BEGIN

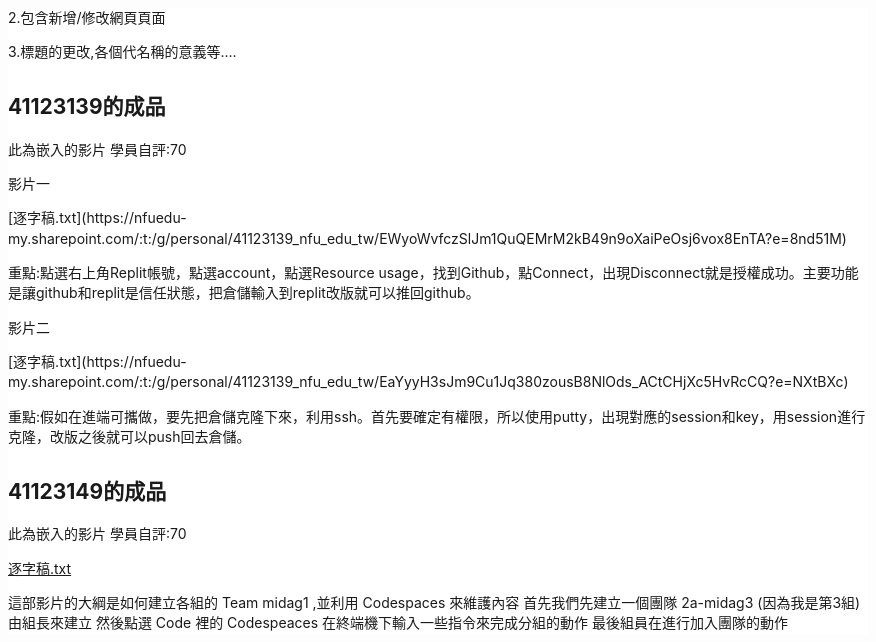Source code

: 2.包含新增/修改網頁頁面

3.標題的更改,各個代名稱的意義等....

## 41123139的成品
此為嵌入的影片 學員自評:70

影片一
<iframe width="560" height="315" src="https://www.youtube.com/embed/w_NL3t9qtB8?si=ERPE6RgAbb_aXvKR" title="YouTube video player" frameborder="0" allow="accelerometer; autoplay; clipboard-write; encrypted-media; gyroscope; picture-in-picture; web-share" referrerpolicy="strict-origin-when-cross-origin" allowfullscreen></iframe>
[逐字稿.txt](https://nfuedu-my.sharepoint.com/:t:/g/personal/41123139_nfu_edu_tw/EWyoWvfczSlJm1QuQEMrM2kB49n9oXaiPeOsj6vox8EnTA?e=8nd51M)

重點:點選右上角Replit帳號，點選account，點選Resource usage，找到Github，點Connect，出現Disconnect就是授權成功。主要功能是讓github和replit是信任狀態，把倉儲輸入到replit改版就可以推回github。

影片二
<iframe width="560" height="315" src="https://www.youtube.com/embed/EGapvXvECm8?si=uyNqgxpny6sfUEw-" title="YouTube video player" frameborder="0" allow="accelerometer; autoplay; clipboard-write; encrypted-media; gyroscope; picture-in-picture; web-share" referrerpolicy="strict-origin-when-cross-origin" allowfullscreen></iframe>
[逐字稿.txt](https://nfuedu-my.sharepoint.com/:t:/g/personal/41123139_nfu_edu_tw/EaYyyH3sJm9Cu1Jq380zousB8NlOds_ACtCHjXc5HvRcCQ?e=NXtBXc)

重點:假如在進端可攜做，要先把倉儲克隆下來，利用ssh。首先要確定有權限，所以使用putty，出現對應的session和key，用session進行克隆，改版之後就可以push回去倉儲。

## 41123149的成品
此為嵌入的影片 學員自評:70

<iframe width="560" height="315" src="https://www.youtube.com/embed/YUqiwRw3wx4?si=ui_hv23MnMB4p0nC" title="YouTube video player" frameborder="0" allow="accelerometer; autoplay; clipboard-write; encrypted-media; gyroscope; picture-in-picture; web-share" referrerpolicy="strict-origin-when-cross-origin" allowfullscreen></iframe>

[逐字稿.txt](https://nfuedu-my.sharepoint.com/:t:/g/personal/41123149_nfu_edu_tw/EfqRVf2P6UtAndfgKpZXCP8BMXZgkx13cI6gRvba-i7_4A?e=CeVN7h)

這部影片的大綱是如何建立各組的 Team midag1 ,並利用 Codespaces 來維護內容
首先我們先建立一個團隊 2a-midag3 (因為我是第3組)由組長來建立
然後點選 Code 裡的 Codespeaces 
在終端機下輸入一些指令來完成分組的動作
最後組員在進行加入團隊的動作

END

Gather every line from the listing above in which the word "clipboard" appears.

Answer section -
<iframe width="560" height="315" src="https://www.youtube.com/embed/w_NL3t9qtB8?si=ERPE6RgAbb_aXvKR" title="YouTube video player" frameborder="0" allow="accelerometer; autoplay; clipboard-write; encrypted-media; gyroscope; picture-in-picture; web-share" referrerpolicy="strict-origin-when-cross-origin" allowfullscreen></iframe>
<iframe width="560" height="315" src="https://www.youtube.com/embed/EGapvXvECm8?si=uyNqgxpny6sfUEw-" title="YouTube video player" frameborder="0" allow="accelerometer; autoplay; clipboard-write; encrypted-media; gyroscope; picture-in-picture; web-share" referrerpolicy="strict-origin-when-cross-origin" allowfullscreen></iframe>
<iframe width="560" height="315" src="https://www.youtube.com/embed/YUqiwRw3wx4?si=ui_hv23MnMB4p0nC" title="YouTube video player" frameborder="0" allow="accelerometer; autoplay; clipboard-write; encrypted-media; gyroscope; picture-in-picture; web-share" referrerpolicy="strict-origin-when-cross-origin" allowfullscreen></iframe>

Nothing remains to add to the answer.